Other notable signatories include feminist Gloria Steinem, singer Holly Near, author Susie Bright, gay writers Terrence McNally (“Love! Valour! Compassion!”) and Armistead Maupin (“Tales of the City”), and Betsy Reed, executive editor of The Nation magazine.

Look at ‘totality’ of lives

Black gay activist Kenyon Farrow, co-editor of “Letters from Young Activists: Today’s Rebels Speak Out,” said a number of the authors and signers of the “Beyond Same-Sex Marriage” statement are both academics and activists. Farrow’s work has focused on police brutality and prisons, as well as homophobic violence in New York City.

He said focusing on a single issue, such as gay marriage, is not a panacea for all societal ills.
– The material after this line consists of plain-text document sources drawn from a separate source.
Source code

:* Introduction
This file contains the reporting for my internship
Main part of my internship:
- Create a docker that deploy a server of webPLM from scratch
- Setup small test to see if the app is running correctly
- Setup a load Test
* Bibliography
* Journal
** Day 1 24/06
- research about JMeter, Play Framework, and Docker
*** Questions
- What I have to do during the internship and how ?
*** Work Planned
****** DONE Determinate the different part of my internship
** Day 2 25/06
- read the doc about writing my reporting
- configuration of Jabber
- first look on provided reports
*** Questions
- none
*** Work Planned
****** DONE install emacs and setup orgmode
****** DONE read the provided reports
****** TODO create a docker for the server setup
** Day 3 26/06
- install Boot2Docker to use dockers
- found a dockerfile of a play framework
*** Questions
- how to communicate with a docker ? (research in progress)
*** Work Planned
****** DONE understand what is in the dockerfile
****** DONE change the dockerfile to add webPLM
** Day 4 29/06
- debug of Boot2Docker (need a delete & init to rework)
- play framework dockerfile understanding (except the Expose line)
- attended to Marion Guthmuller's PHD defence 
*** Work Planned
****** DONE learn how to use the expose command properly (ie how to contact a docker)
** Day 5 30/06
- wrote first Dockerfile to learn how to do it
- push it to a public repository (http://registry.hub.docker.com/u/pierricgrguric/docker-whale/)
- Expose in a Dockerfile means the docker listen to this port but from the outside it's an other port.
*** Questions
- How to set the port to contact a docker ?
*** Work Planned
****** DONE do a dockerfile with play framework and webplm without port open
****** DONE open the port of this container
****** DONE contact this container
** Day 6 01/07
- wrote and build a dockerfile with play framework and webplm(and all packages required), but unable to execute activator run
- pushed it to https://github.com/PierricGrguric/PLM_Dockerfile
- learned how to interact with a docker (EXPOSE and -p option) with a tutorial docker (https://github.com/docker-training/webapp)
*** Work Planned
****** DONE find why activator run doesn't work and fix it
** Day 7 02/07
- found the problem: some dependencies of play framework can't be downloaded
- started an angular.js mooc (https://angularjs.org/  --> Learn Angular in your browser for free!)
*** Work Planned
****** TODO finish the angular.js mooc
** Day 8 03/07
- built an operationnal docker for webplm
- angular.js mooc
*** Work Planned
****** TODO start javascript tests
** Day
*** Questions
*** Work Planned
“People of color, women and trans people don’t have the luxury of just being gay,” he said. “We have to look at the totality of our lives and make decisions about the total impact of our lives. Marriage will not be the thing that saves our lives. We need to work for full, universal access to health care, fighting for legal recognition for a wide range of family and kinship structures and full separation of church and state in all matters in life.”

Jay Smith Brown, communications strategies director for the Human Rights Campaign, said his organization is supportive of domestic partnership benefits in the workplace for all types of families, but that HRC is focusing its resources on gay marriage.

“We are looking for equality in the legal system for same-sex couples,” he said. “And right now that is marriage.”

The “Beyond Marriage” statement comes in stark contrast to the announcement last week that three large gay rights groups have launched a new ad campaign touting the need for same-sex marriage rights.

The campaign, titled “Marriage Matters,” is appearing in 50 newspapers around the country and is sponsored by the Gay & Lesbian Alliance Against Defamation, the National Gay & Lesbian Task Force and Freedom to Marry. The three groups are contributing $250,000 to fund the ad campaign.

Last month, courts in Georgia and Nebraska reinstated state constitutional amendments banning gay couples from marrying. The highest court in New York also upheld that state’s gay marriage ban last month. And just last week, the Washington State Supreme Court upheld a ban on same-sex unions.